Quantity Recognition Module

The quantities class is an ATN that recognizes ratios, percentages, and physical or currency magnitudes (e.g. twenty per cent, 20%, one out of five, 1/5, one hundred miles per hour, etc.

This module depends on the numbers detection module. If numbers are not previously detected and annotated in the sentence, quantities will not be recognized.

This module, similarly to number recognition, is language dependent: That is, an ATN has to be programmed to match the patterns of ratio expressions in that language.
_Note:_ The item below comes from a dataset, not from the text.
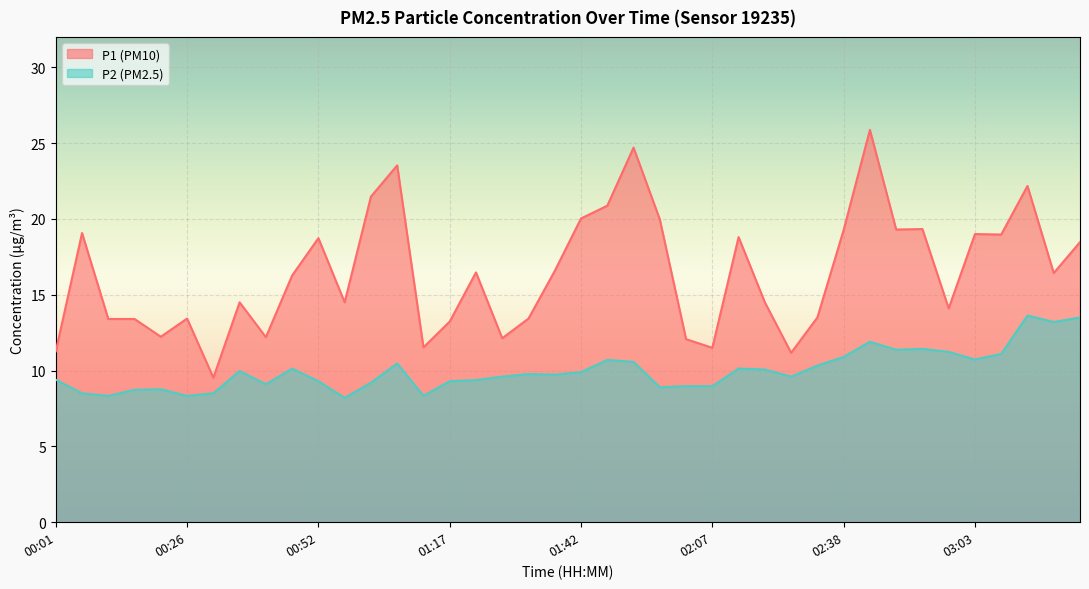

What is the difference between the maximum and minimum values in the P2 series?

5.4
Currency and physical magnitudes can be recognized in any language, given the appropriate data file.

class quantities {
  public:
    /// Constructor: receives the language code, and the data file.
    quantities(const std::string &lang, const std::string &cfgfile); 

    /// Detect magnitude expressions starting at given sentence position
    bool matching(sentence &s, sentence::iterator &p) const;

    /// analyze given sentence.
    void analyze(sentence &s) const;

    /// analyze given sentences.
    void analyze(std::list<sentence> &ls) const;

    /// return analyzed copy of given sentence
    sentence analyze(const sentence &s) const;

    /// return analyzed copy of given sentences
    std::list<sentence> analyze(const std::list<sentence> &ls) const;
};

Quantity Recognition Data File

This file contains the data necessary to perform currency amount and physical magnitude recognition. It consists of three sections: <Currency>, <Measure>, and </MeasureNames>.
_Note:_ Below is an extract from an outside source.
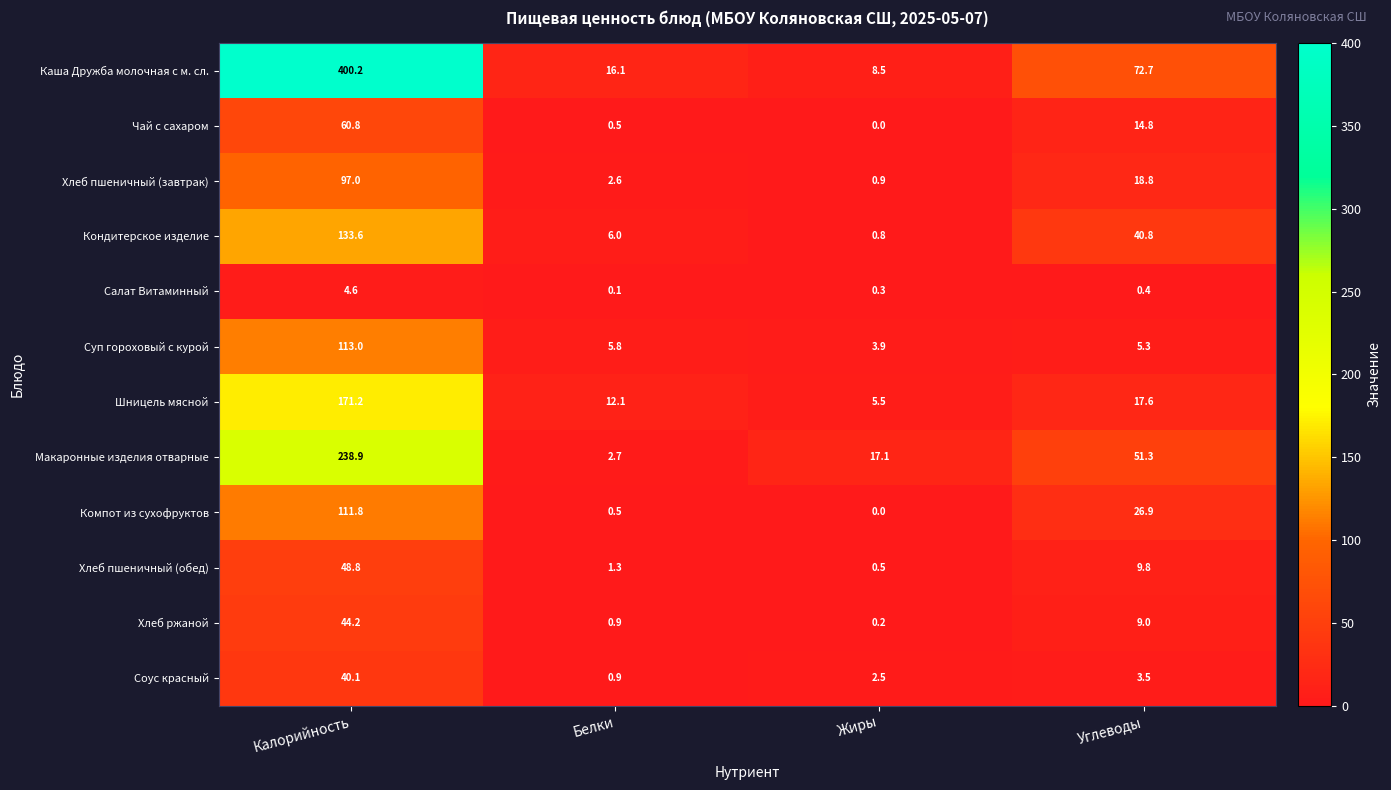

Rank the series at Калорийность from highest to lowest value.

Каша Дружба молочная с м. сл., Макаронные изделия отварные, Шницель мясной, Кондитерское изделие, Суп гороховый с курой, Компот из сухофруктов, Хлеб пшеничный (завтрак), Чай с сахаром, Хлеб пшеничный (обед), Хлеб ржаной, Соус красный, Салат Витаминный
Section <Currency> contains a single line indicating which is the code, among those used in section <Measure>, that stands for 'currency amount'. This is used to assign to currency ammounts a different PoS tag than physical magnitudes. E.g.:

<Currency>
CUR
</Currency>

Section <Measure> indicates the type of measure corresponding to each possible unit. Each line contains two fields: the measure code and the unit code. The codes may be anything, at user's choice, and will be used to build the lemma of the recognized quantity multiword.
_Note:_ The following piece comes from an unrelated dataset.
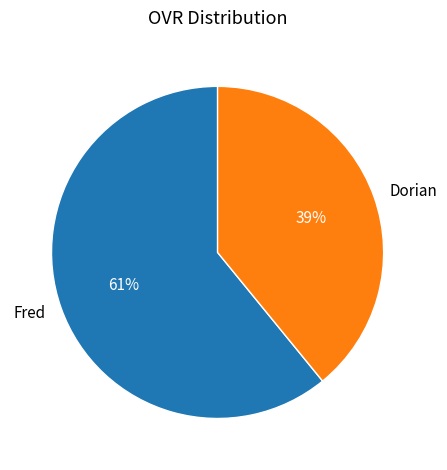

Count the number of slices in the pie.

2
E.g., the following section states that USD and FRF are of type CUR (currency), mm is of type LN (length), and ft/s is of type SP (speed):

<Measure>
CUR USD
CUR FRF
LN mm
SP ft/s
</Measure>

Finally, section <MeasureNames> describes which multiwords have to be interpreted as a measure, and which unit they represent. The unit must appear in section <Measure> with its associated code. Each line has the format: multiword_description code tag where:

  • multiword_description is a multiword pattern as used in the multiwords detection file
  • code is the type of magnitude the unit describes (currency, speed, etc.)
  • tag is a constraint on the lemmatized components of the multiword, following the same conventions than in multiwords detection file.

E.g.,

<MeasureNames>
french_<franc> FRF $2:N
<franc> FRF $1:N
<dollar> USD $1:N
american_<dollar> USD $2:N
us_<dollar> USD $2:N
<milimeter> mm $1:N
<foot>_per_second ft/s $1:N
<foot>_Fh_second ft/s $1:N
<foot>_Fh_s ft/s $1:N
<foot>_second ft/s $1:N
</MeasureNames>

This section will produce results such as the following:

234_french_francs CUR_FRF:234 Zm
one_dollar CUR_USD:1 Zm
two_hundred_fifty_feet_per_second SP_ft/s:250 Zu

Quantity multiwords will be recognized only when following a number, that is, in the sentence They got a lot of french francs, the multiword french_francs won't be recognized since the sentence is specifying determined quantity of that measure unit.

It is important to note that the lemmatized multiword expressions (the ones that containt angle brackets) will only be recognized if the lemma is present in the dictionary with its corresponding inflected forms.